Vol. 18 •Issue 6 • Page 15
Getting Asthmatics to Use Peak Flow Meters
No Easy Task
Kevin had been feeling “funny” all day. His chest was tight; but he did not think it was anything serious, so he ignored it. He spent the day at the community center where he works as a childcare counselor, and the day was nice enough that they took the kids out to the park.
That trip proved to be a costly move for Kevin, who had ignored his asthma’s early warning signs when he awoke that particular morning.
As the day progressed, Kevin experienced increasing difficulty with his breathing. Finally, after a full day at work, a trip to the park and no relief from using his inhaler, Kevin went to the emergency room.
Four albuterol and atrovent treatments later and an increase in peak flows post-treatments, Kevin insisted he was well enough to go home.
Before he was allowed to leave, the ER doctor asked a respiratory therapist to give Kevin a peak flow meter and teach him how to use it. As the practitioner explained to Kevin how to use the device, Kevin told him he had one at home but he never uses it.
Unused Tools Abound
Like many asthmatics, Kevin has all the tools to properly manage his disease, but he does not understand the importance of using all resources to keep him out of the emergency room.
It is a problem that is being carefully researched as caregivers try to find ways to empower people with breathing problems to take charge of managing their disease.
“It’s difficult to get people to use their peak flow meters,” said Lynn B. Gerald, PhD, MSPH, associate professor of medicine at the University of Alabama at Birmingham. “Part of the problem is that they don’t understand how to use them. That is why ongoing education is so important.”
As the lead researcher in a study examining the most effective way to assist children in taking asthma medications correctly, Gerald and the staff at UAB will oversee children’s adherence in taking asthma medication at selected elementary schools in the Birmingham area.
The study recruits asthmatic children ages 6 to 12 who take daily medications. Half will take their medications under the supervision of the researchers and half will continue to take their medicines as they are currently doing.
Researchers will look at self-reported asthma symptoms, school absences and lung function as measured by a peak flow meter to determine whether the supervised children fare better than other children.
“Most patients don’t remember or understand the importance of using their peak flow meter,” said Gerald.
Setting Daily Routines
To rectify this problem, Gerald is working on getting the children in her study into a routine.
“Make it a habit to teach kids to use their peak flow at the same time every day so they remember better.”

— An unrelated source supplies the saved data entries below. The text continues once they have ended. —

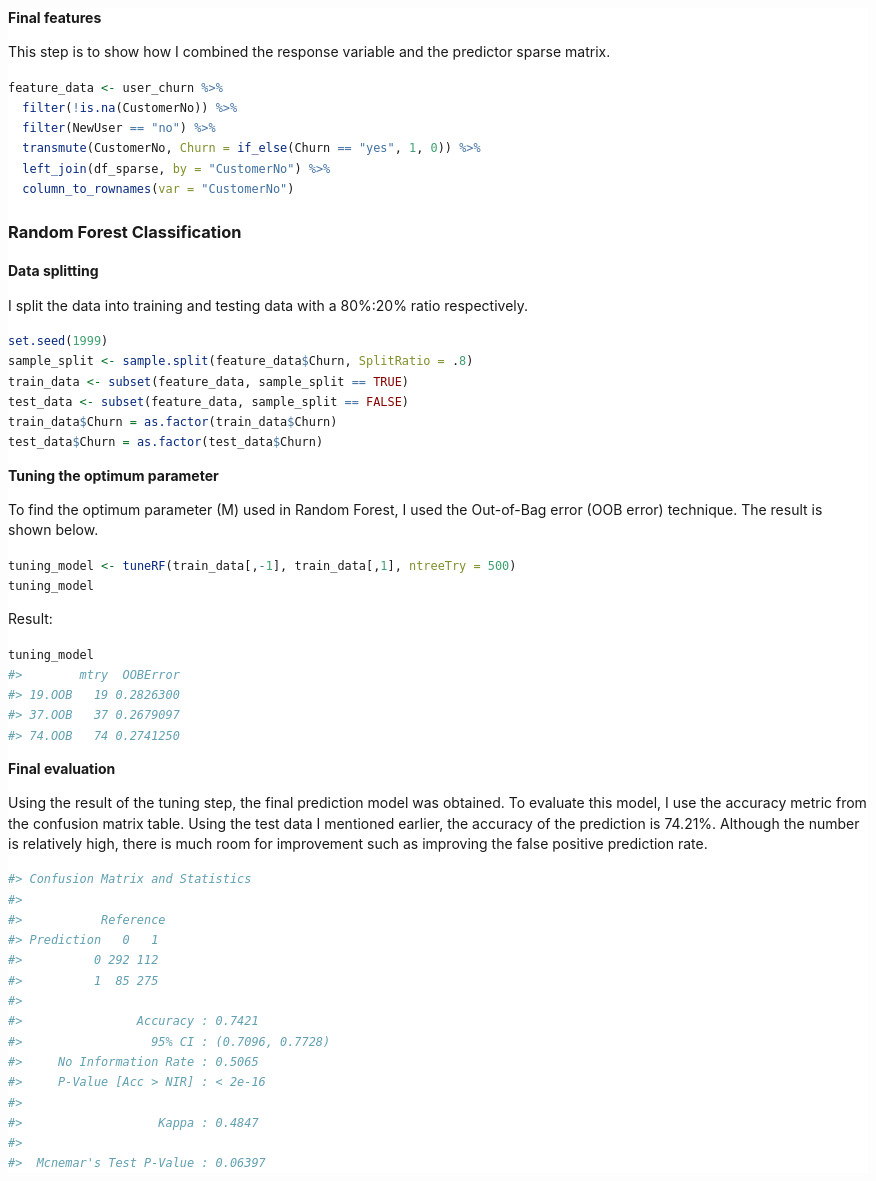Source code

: **Final features**

This step is to show how I combined the response variable and the predictor sparse matrix.

```r
feature_data <- user_churn %>% 
  filter(!is.na(CustomerNo)) %>% 
  filter(NewUser == "no") %>%
  transmute(CustomerNo, Churn = if_else(Churn == "yes", 1, 0)) %>% 
  left_join(df_sparse, by = "CustomerNo") %>% 
  column_to_rownames(var = "CustomerNo")
```

### Random Forest Classification

**Data splitting**

I split the data into training and testing data with a 80%:20% ratio respectively. 

```r
set.seed(1999)
sample_split <- sample.split(feature_data$Churn, SplitRatio = .8)
train_data <- subset(feature_data, sample_split == TRUE)
test_data <- subset(feature_data, sample_split == FALSE)
train_data$Churn = as.factor(train_data$Churn)
test_data$Churn = as.factor(test_data$Churn)
```

**Tuning the optimum parameter**

To find the optimum parameter (M) used in Random Forest, I used the Out-of-Bag error (OOB error) technique. The result is shown below.

```r
tuning_model <- tuneRF(train_data[,-1], train_data[,1], ntreeTry = 500)
tuning_model
```

Result:

```r
tuning_model
#>        mtry  OOBError
#> 19.OOB   19 0.2826300
#> 37.OOB   37 0.2679097
#> 74.OOB   74 0.2741250
```

**Final evaluation**

Using the result of the tuning step, the final prediction model was obtained. To evaluate this model, I use the accuracy metric from the confusion matrix table. Using the test data I mentioned earlier, the accuracy of the prediction is 74.21%. Although the number is relatively high, there is much room for improvement such as improving the false positive prediction rate.

```r
#> Confusion Matrix and Statistics
#> 
#>           Reference
#> Prediction   0   1
#>          0 292 112
#>          1  85 275
#>                                           
#>                Accuracy : 0.7421          
#>                  95% CI : (0.7096, 0.7728)
#>     No Information Rate : 0.5065          
#>     P-Value [Acc > NIR] : < 2e-16         
#>                                           
#>                   Kappa : 0.4847          
#>                                           
#>  Mcnemar's Test P-Value : 0.06397         
```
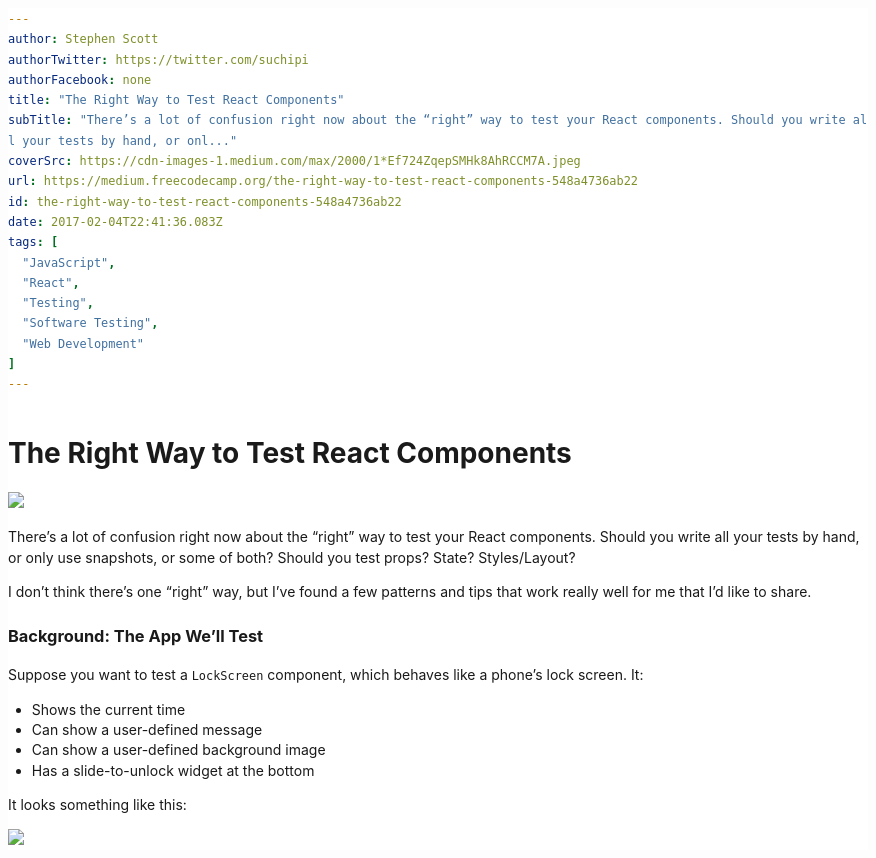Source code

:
 ```yaml
---
author: Stephen Scott
authorTwitter: https://twitter.com/suchipi
authorFacebook: none
title: "The Right Way to Test React Components"
subTitle: "There’s a lot of confusion right now about the “right” way to test your React components. Should you write all your tests by hand, or onl..."
coverSrc: https://cdn-images-1.medium.com/max/2000/1*Ef724ZqepSMHk8AhRCCM7A.jpeg
url: https://medium.freecodecamp.org/the-right-way-to-test-react-components-548a4736ab22
id: the-right-way-to-test-react-components-548a4736ab22
date: 2017-02-04T22:41:36.083Z
tags: [
  "JavaScript",
  "React",
  "Testing",
  "Software Testing",
  "Web Development"
]
---
```

# The Right Way to Test React Components







![](https://cdn-images-1.medium.com/max/2000/1*Ef724ZqepSMHk8AhRCCM7A.jpeg)







There’s a lot of confusion right now about the “right” way to test your React components. Should you write all your tests by hand, or only use snapshots, or some of both? Should you test props? State? Styles/Layout?

I don’t think there’s one “right” way, but I’ve found a few patterns and tips that work really well for me that I’d like to share.

### Background: The App We’ll Test

Suppose you want to test a `LockScreen` component, which behaves like a phone’s lock screen. It:

*   Shows the current time
*   Can show a user-defined message
*   Can show a user-defined background image
*   Has a slide-to-unlock widget at the bottom

It looks something like this:



![](https://cdn-images-1.medium.com/max/1600/1*z_dRikEoV22y7d87sBU_Ww.gif)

As any clinician knows, getting people, even adults, to take their medication on time and to use a tool like a peak flow meter to monitor their condition is easier said than done.
“There is not a magic bullet for getting people to remember to use their peak flow meters,” said Maria Elena Alioto, an asthma researcher and educator at the University of California-San Francisco. The key is making patients believe it is vital to their life. “It is not up to the system to take care of them,” she stressed. “Asthma management is a 50-50 thing.”
Asthma researchers suggest that all caregivers who come in contact with an asthmatic should do their part to remind and educate the patient on peak flow meter use.
“Communication is critical,” said Alioto. “Asthma education is the only place where everything is brought together—explaining to patients what, where and why things are so important.”
Teaching patients the importance of the peak flow meter is the first step. Having a treatment plan to follow once they have the results is another matter. However, it takes both to lead to a compliant patient.
Marc Willis is a South Carolina television reporter.